Radiation from CT scans needs to be better taught to patients, as their risks are real.
It’s the best way to help curb the rampant ordering of these tests. Unfortunately, we aren’t doing a very good job.
In a study from the Annals of Emergency Medicine, most patients underestimate their risk from radiation.
When asked to compare the amount of radiation from a CT scan to the amount that Hiroshima survivors were exposed to,
… half [of patients] said they had very little faith in the comparison between Hiroshima survivors and patients who had CT scans, rating their agreement at 13 on a scale from 0 to a perfect 100.
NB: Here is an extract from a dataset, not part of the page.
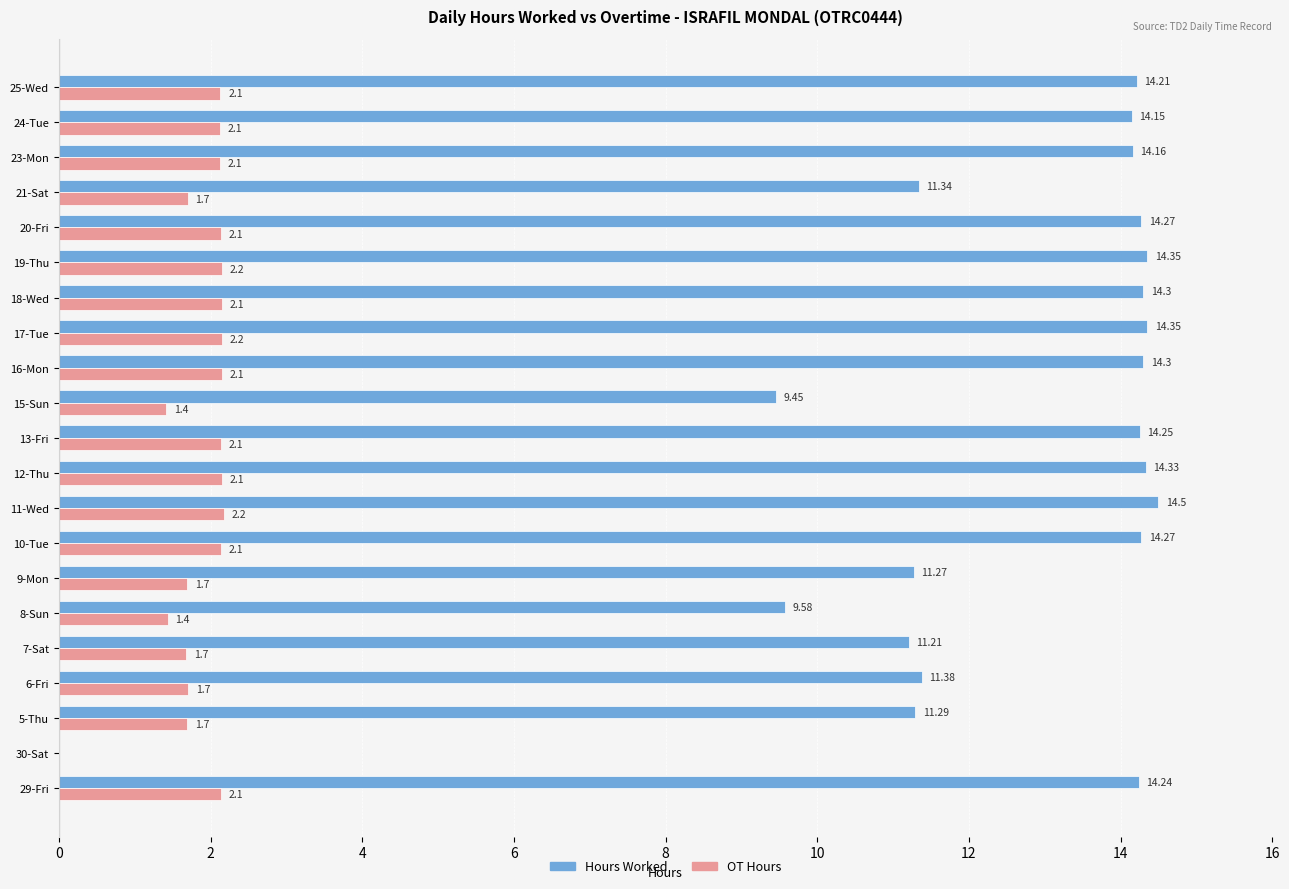

Which series has the largest total across all categories?

Hours Worked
The majority of patients also tended to disagree that the scans would up their cancer risk. And three-quarters underestimated the x-ray radiation from a CT scan compared with traditional chest x-rays, which are at least 100 times weaker.
A government study says that CT scans done in a single year can potentially cause about 29,000 and kill 15,000 Americans. But these macro numbers resonate very little in the setting of an emergency department, or in a primary care office.
Although it’s getting better, there is significant more publicity aimed at a missed diagnosis from not ordering a scan than there is from cancer stemming from CT scan radiation.
And, as the chief investigator of the Annals study notes, “when [patients] go to the emergency department, they’re not really happy if all you do is speak to them; they want more.”
The best we can hope for is to explain to patients the risks and benefits of ordering such scans, and together come up with a shared, informed decision. Of course, our health system isn’t set up for such conversations. There is much more incentive — from a reimbursement, malpractice, and customer service standpoint — to simply order the test.
Until those incentives change, it’s unlikely that studies like these will make a significant impact in physician ordering patterns.